Available data:
◆ ◆ ◆ ◆ ◆
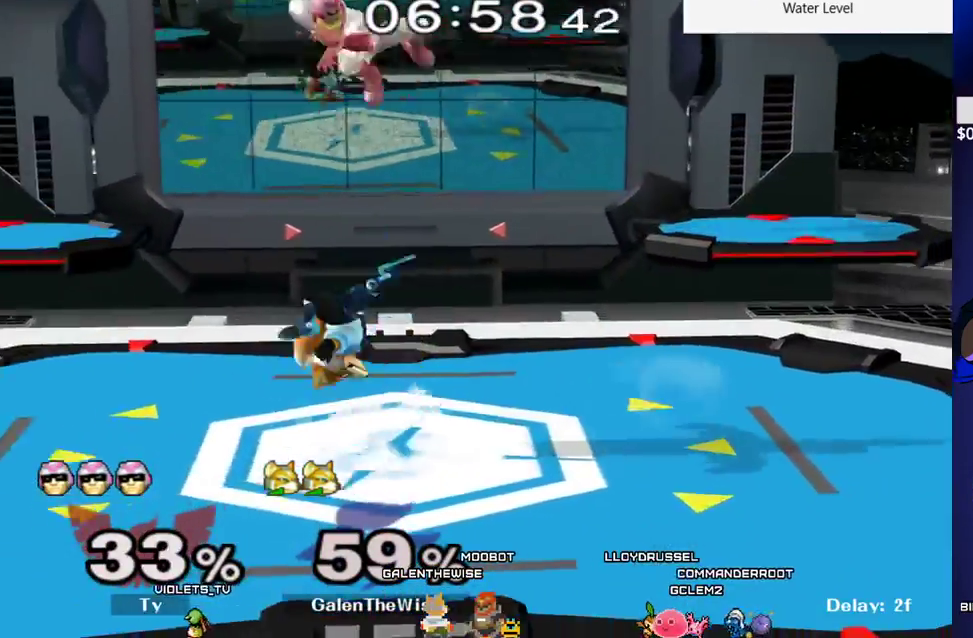
{"dt_ms": 500, "buttons": ["X"], "events": [[500, "X", "down"]]}
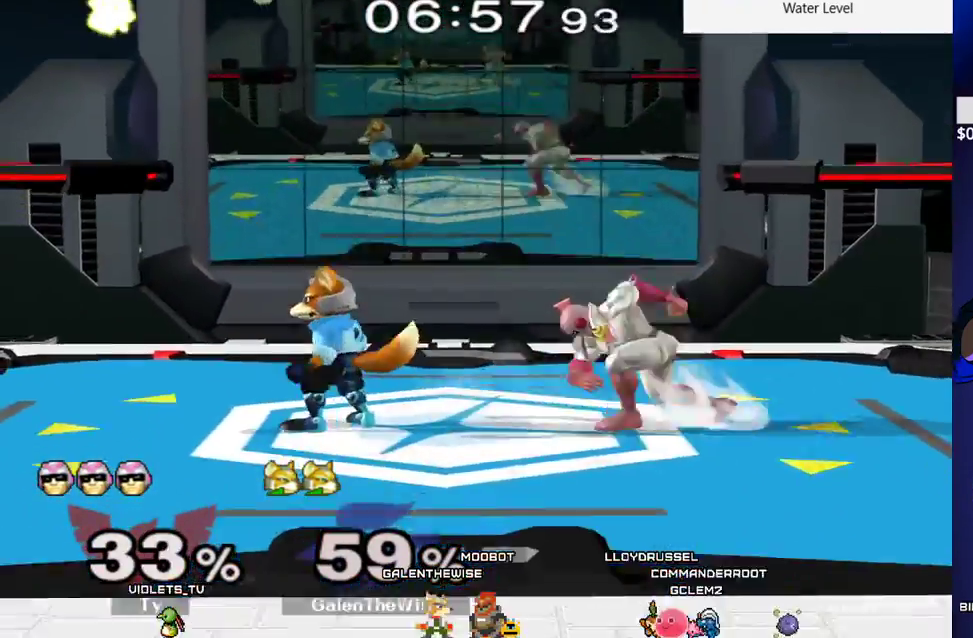
{"dt_ms": 500, "buttons": ["DPAD_DOWN", "DPAD_RIGHT", "C_RIGHT"], "events": [[100, "DPAD_RIGHT", "down"], [283, "X", "up"], [400, "C_RIGHT", "down"], [417, "DPAD_DOWN", "down"]]}
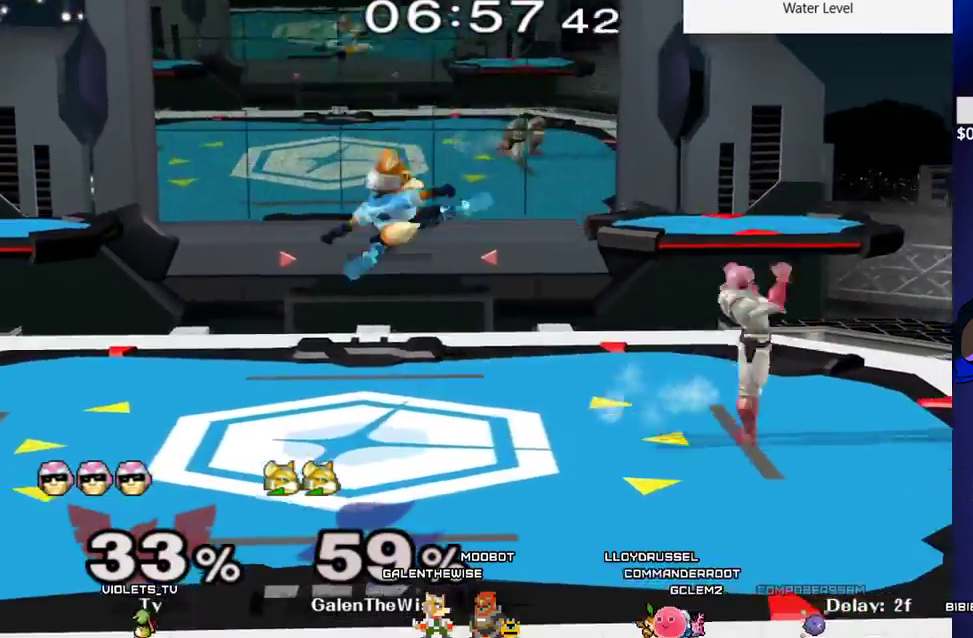
{"dt_ms": 1000, "buttons": [], "events": [[33, "C_RIGHT", "up"], [50, "DPAD_DOWN", "up"], [100, "DPAD_RIGHT", "up"], [117, "DPAD_UP", "down"], [233, "A", "down"], [317, "A", "up"], [383, "A", "down"], [483, "A", "up"], [683, "A", "down"], [833, "A", "up"], [950, "DPAD_UP", "up"]]}
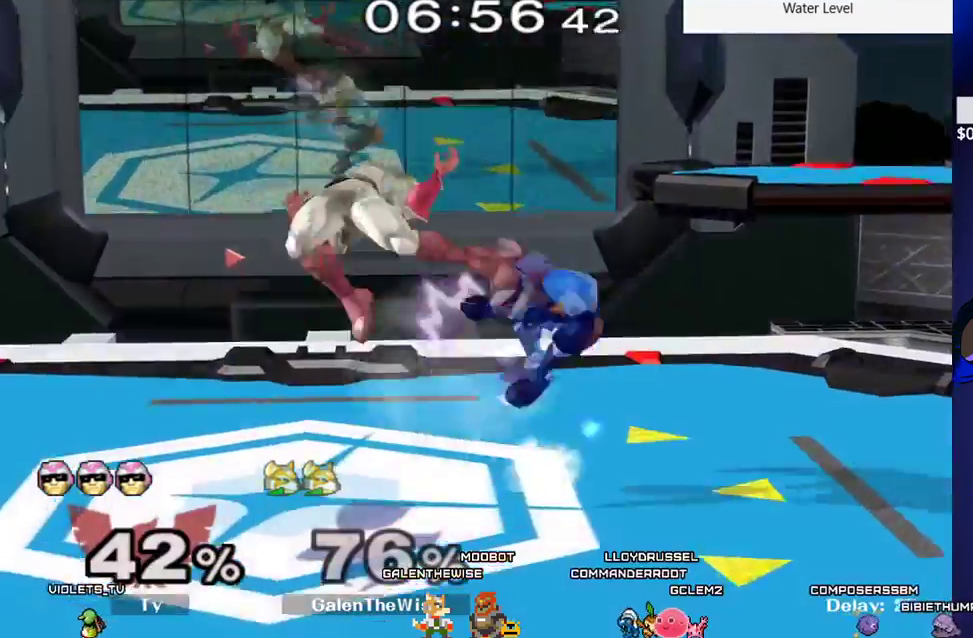
{"dt_ms": 500, "buttons": ["DPAD_LEFT"], "events": [[150, "DPAD_LEFT", "down"], [217, "L1", "down"], [500, "L1", "up"]]}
◆ ◆ ◆ ◆ ◆
Required action: An exact copy of the data is required, with the pictures excluded.

Answer to this problem:
{"dt_ms": 500, "buttons": ["X"], "events": [[500, "X", "down"]]}
{"dt_ms": 500, "buttons": ["DPAD_DOWN", "DPAD_RIGHT", "C_RIGHT"], "events": [[100, "DPAD_RIGHT", "down"], [283, "X", "up"], [400, "C_RIGHT", "down"], [417, "DPAD_DOWN", "down"]]}
{"dt_ms": 1000, "buttons": [], "events": [[33, "C_RIGHT", "up"], [50, "DPAD_DOWN", "up"], [100, "DPAD_RIGHT", "up"], [117, "DPAD_UP", "down"], [233, "A", "down"], [317, "A", "up"], [383, "A", "down"], [483, "A", "up"], [683, "A", "down"], [833, "A", "up"], [950, "DPAD_UP", "up"]]}
{"dt_ms": 500, "buttons": ["DPAD_LEFT"], "events": [[150, "DPAD_LEFT", "down"], [217, "L1", "down"], [500, "L1", "up"]]}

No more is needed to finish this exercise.